Chapter in  A Lexicon for an Anthropocene Unseen. Edited by Anand Pandian and Cymene Howe. Punctum Books.

From the publisher’s webpage:


“The idea of the Anthropocene often generates an overwhelming sense of abjection or apathy. It occupies the imagination as a set of circumstances that counterpose individual human actors against ungraspable scales and impossible odds. There is much at stake in how we understand the implications of this planetary imagination, and how to plot paths from this present to other less troubling futures. With Anthropocene Unseen: A Lexicon, the editors aim at a resource helpful for this task: a catalog of ways to pluralize and radicalize our picture of the Anthropocene, to make it speak more effectively to a wider range of contemporary human societies and circumstances. Organized as a lexicon for troubled times, each entry in this book recognizes the gravity of the global forecasts that invest the present with its widespread air of crisis, urgency, and apocalyptic possibility. Each also finds value in smaller scales of analysis, capturing the magnitude of an epoch in the unique resonances afforded by a single word.”

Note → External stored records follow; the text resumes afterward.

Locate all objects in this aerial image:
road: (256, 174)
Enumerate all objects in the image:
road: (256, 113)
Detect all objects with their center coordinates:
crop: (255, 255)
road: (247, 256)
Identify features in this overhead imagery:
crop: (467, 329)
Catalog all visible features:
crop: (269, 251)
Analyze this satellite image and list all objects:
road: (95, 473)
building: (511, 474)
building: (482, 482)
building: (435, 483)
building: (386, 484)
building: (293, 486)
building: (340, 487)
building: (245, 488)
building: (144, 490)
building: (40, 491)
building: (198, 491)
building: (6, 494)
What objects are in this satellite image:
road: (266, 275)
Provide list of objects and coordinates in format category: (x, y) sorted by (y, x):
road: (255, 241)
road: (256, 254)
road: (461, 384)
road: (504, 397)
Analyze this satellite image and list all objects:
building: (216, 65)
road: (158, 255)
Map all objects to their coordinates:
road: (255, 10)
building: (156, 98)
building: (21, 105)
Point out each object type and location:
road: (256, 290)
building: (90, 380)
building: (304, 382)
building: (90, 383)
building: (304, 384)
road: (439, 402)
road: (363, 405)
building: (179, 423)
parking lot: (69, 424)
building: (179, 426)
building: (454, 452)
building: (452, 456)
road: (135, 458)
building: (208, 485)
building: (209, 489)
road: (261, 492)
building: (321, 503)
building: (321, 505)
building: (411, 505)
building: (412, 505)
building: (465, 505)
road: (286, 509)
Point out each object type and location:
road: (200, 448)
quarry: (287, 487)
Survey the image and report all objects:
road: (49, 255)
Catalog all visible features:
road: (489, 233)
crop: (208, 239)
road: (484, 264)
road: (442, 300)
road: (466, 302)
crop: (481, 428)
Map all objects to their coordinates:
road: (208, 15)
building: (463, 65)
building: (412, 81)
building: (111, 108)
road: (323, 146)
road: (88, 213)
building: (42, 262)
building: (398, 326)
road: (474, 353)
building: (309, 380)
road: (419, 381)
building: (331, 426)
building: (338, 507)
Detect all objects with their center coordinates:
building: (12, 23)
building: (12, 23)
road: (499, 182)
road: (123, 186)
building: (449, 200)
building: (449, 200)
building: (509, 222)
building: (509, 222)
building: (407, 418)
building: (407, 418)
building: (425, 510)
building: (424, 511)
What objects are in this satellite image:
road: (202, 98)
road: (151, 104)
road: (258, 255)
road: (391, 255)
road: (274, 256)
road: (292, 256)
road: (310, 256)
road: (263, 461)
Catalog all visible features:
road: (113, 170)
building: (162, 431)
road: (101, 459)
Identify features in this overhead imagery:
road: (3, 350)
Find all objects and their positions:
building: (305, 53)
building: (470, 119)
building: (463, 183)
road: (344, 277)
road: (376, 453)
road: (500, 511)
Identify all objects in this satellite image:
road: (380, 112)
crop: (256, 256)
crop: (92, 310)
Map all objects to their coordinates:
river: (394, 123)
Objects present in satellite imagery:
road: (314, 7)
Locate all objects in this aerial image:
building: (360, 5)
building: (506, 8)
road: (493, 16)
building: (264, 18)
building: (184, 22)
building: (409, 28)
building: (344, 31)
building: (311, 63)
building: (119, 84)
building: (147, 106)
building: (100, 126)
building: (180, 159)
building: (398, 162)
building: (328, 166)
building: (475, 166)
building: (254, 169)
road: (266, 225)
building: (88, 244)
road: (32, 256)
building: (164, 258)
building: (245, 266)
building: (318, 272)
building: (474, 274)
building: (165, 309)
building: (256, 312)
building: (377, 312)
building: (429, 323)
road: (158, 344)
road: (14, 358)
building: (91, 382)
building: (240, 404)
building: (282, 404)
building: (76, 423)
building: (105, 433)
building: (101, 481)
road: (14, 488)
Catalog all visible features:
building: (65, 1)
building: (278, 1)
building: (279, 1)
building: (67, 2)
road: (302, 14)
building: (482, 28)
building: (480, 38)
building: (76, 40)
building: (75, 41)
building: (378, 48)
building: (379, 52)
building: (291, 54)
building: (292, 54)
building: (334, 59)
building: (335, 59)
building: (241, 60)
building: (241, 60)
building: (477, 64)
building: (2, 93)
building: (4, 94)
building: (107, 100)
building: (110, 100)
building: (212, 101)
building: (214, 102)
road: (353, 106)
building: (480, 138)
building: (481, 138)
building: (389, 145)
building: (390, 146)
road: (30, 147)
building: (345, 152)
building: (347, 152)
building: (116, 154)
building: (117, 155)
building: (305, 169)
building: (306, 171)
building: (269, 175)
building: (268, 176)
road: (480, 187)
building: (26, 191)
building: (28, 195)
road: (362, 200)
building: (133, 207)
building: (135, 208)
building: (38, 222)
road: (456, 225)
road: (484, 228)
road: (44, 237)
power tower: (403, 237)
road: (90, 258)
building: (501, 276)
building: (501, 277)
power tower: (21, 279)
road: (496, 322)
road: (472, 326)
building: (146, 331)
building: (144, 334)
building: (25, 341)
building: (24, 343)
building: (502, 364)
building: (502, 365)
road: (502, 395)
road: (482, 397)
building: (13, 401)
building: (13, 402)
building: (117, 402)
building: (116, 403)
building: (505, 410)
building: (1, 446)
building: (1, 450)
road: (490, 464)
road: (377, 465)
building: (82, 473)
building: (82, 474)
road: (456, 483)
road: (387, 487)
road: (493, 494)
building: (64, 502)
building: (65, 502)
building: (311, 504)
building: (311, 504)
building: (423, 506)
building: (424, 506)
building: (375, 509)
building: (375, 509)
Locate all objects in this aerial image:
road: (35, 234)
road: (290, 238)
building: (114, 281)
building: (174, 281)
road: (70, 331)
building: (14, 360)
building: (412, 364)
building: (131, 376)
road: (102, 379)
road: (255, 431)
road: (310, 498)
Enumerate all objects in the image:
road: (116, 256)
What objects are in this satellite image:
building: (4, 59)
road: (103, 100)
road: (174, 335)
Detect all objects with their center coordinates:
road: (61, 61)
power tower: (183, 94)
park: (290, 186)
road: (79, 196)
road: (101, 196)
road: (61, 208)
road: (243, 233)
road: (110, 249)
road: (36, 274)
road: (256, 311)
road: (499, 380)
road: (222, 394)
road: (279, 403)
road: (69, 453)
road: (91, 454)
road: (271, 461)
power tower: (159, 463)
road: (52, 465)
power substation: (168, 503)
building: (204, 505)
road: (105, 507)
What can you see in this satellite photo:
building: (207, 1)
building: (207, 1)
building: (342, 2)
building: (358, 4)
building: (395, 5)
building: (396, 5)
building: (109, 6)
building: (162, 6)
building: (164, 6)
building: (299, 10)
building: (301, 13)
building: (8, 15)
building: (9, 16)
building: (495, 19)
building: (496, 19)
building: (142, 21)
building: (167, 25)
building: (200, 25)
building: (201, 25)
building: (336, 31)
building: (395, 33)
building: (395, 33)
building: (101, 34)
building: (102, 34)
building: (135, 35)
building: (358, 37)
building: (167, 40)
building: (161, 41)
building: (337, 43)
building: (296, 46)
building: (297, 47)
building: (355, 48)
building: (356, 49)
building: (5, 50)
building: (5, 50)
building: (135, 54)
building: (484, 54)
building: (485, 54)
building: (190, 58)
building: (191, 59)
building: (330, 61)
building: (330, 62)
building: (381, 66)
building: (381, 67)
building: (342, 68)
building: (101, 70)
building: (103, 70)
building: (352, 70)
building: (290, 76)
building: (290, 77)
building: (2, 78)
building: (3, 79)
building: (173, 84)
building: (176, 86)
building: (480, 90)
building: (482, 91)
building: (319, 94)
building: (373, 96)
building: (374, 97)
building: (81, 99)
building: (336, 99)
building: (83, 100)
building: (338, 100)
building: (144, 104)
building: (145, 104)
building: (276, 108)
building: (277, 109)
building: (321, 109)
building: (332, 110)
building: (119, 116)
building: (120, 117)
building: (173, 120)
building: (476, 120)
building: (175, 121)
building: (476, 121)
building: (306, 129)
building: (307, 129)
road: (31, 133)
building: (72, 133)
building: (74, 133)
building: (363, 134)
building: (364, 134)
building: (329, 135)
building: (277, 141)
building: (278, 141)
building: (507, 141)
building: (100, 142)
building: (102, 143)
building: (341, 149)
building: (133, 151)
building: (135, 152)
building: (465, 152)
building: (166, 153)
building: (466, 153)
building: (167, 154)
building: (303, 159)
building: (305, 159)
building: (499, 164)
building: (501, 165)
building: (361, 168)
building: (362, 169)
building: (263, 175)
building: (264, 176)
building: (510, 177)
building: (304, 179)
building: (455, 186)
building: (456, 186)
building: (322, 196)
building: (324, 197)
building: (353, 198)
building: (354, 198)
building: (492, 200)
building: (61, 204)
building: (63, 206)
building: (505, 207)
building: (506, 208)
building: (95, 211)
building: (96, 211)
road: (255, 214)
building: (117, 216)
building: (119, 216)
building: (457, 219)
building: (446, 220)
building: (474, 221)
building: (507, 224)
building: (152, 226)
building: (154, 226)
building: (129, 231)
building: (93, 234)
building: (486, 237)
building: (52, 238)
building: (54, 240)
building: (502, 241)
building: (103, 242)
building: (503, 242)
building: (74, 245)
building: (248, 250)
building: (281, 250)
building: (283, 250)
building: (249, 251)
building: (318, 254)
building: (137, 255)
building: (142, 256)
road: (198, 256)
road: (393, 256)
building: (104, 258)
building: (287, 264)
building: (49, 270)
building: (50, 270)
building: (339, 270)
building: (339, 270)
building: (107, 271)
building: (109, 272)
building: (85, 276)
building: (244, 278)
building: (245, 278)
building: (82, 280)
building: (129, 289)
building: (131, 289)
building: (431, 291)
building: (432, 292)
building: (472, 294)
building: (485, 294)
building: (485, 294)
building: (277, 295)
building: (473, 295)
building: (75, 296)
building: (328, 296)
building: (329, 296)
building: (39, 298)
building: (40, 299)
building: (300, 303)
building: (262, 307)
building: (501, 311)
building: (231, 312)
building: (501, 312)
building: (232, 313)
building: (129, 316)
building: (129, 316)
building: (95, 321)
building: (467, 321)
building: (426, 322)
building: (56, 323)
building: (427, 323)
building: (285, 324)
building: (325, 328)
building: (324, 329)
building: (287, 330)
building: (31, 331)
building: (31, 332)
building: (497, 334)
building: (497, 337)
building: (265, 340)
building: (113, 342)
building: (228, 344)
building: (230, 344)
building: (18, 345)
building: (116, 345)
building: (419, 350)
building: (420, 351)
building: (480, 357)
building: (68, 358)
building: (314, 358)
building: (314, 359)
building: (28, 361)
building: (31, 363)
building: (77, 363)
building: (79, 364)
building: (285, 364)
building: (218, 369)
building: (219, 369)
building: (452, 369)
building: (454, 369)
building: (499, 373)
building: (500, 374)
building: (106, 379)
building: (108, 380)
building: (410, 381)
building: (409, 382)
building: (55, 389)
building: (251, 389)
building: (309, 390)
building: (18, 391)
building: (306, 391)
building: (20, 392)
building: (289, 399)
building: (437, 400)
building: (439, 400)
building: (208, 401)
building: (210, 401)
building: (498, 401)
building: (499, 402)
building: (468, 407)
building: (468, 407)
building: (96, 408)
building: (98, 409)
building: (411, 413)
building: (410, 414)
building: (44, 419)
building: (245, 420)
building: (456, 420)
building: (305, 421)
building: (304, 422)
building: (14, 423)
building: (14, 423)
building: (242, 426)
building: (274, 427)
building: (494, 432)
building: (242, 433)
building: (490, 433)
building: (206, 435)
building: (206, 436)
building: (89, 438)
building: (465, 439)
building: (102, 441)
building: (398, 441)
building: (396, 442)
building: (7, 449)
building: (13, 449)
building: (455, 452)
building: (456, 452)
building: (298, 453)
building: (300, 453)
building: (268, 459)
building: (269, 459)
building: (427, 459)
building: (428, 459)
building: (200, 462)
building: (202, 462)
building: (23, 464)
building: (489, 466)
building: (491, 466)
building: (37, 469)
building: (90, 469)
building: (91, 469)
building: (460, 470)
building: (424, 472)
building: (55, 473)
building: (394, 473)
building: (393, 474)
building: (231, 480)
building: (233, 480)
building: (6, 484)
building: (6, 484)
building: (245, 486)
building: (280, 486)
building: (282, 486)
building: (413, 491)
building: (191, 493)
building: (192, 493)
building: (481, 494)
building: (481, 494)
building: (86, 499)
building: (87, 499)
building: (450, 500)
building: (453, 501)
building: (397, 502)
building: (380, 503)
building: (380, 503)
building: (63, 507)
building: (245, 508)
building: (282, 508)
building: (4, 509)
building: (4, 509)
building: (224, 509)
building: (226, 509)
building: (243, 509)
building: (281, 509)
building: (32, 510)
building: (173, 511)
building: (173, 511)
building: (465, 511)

From time to time, the fishers’ catch would be covered in purple slime. Dead jellyfish stung as we sorted and cleaned the fish for the market. It rendered all but the largest fish inedible. Jellyfish blooms, the sudden, dense aggregation of a massive number of jellyfish, are not uncommon in so-called dead zones such as the polluted waters off the shores of Mumbai. They take up the dissolved oxygen and put a strain on the small scale fishing industry. Blooms are regarded as signs of a changing climate and as harbingers of the possibly “gelatinous future” (Attrill, Wright, and Edwards 2007) of the Earth’s oceans.

Jellyfish blooms are not new phenomena; we have empirical records of them reaching back to the 1870s, but it is difficult to pinpoint their specific causes and even harder to demonstrate that they are the direct result of a changing climate. Some scientists speculate that blooms may be part of a larger “oscillation” in jellyfish populations (Condon et al. 2013). However, environmental factors such as water temperature and salinity are thought to serve as triggers for blooms, and changes caused by human activities such as overfishing and chemical pollution have been correlated with massive jellyfish aggregations (Purcell, Uye, and Lo 2007). What allows jellyfish to survive is their weed-like hardiness and their ability to self-replicate in massive numbers. They die down when conditions are unfavorable, only to explode when they are right (Gershwin 2013). These blooms are abrupt and unpredictable: imagine waking up one morning and finding your leather shoes covered in fungus, born of spores you didn’t even know were there, or waking up to a riot of flowers in springtime. Bloom is the operative word here, because it signifies the suddenness and the profusion that characterize such events. Bloom captures the dramatic leap between the singular and the many.